Please pick out every line in the records below that contains the string "être", and copy each such line. Case counts.

☆ ☆ ☆ ☆ ☆ ☆ ☆

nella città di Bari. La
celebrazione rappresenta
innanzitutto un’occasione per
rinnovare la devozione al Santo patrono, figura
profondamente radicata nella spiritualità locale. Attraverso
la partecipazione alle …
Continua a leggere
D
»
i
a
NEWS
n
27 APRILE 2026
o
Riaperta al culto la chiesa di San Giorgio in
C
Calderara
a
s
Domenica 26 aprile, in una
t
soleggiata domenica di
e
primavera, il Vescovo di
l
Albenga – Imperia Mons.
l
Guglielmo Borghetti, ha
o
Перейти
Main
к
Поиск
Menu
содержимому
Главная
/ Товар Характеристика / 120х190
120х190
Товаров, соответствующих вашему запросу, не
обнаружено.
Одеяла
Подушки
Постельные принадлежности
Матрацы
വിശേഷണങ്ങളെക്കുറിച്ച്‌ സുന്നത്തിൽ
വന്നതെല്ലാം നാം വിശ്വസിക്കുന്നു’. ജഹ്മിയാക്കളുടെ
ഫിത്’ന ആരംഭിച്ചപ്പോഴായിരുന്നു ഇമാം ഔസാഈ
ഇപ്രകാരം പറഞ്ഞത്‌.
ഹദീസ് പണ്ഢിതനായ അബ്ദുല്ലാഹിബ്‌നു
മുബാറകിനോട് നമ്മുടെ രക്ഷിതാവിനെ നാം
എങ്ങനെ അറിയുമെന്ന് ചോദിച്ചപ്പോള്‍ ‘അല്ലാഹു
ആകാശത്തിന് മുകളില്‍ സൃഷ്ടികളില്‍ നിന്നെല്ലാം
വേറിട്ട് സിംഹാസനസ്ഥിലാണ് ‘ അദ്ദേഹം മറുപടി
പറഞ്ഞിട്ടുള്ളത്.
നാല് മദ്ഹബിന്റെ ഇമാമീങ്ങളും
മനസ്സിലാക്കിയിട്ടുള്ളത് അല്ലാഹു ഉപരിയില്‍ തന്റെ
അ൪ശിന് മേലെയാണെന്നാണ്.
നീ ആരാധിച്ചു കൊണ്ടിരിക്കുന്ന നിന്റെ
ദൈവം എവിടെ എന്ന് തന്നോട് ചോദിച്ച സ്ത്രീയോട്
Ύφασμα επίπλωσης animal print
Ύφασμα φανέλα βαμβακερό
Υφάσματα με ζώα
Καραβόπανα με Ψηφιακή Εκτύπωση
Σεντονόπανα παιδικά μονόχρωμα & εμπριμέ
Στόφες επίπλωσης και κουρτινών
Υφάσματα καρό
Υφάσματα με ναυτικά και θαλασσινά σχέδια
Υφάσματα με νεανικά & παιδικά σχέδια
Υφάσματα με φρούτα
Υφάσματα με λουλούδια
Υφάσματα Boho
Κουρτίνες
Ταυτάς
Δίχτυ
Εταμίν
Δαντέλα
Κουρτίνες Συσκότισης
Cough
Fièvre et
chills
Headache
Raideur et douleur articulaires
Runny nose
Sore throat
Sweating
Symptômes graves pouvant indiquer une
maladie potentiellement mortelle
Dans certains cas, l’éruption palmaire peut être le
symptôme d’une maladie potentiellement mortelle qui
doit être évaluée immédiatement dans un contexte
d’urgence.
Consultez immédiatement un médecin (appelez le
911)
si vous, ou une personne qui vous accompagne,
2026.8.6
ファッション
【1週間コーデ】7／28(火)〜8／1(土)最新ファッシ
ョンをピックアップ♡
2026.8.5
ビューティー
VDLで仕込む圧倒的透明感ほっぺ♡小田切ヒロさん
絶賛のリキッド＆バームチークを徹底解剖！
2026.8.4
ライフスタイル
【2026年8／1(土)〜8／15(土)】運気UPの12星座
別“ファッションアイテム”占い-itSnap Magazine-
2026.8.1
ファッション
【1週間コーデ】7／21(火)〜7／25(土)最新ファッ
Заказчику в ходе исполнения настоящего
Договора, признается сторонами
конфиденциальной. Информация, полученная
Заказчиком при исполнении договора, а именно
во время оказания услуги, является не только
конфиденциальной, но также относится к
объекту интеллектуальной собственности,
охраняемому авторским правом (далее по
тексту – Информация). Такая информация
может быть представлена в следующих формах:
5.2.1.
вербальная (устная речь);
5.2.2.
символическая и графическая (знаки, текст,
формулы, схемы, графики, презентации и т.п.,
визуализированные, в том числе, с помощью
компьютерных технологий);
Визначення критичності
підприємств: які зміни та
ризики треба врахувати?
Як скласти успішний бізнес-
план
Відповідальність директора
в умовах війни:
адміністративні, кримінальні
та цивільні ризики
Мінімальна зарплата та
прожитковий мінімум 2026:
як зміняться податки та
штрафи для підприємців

☆ ☆ ☆ ☆ ☆ ☆ ☆

*Exercise output*.
Dans certains cas, l’éruption palmaire peut être le
doit être évaluée immédiatement dans un contexte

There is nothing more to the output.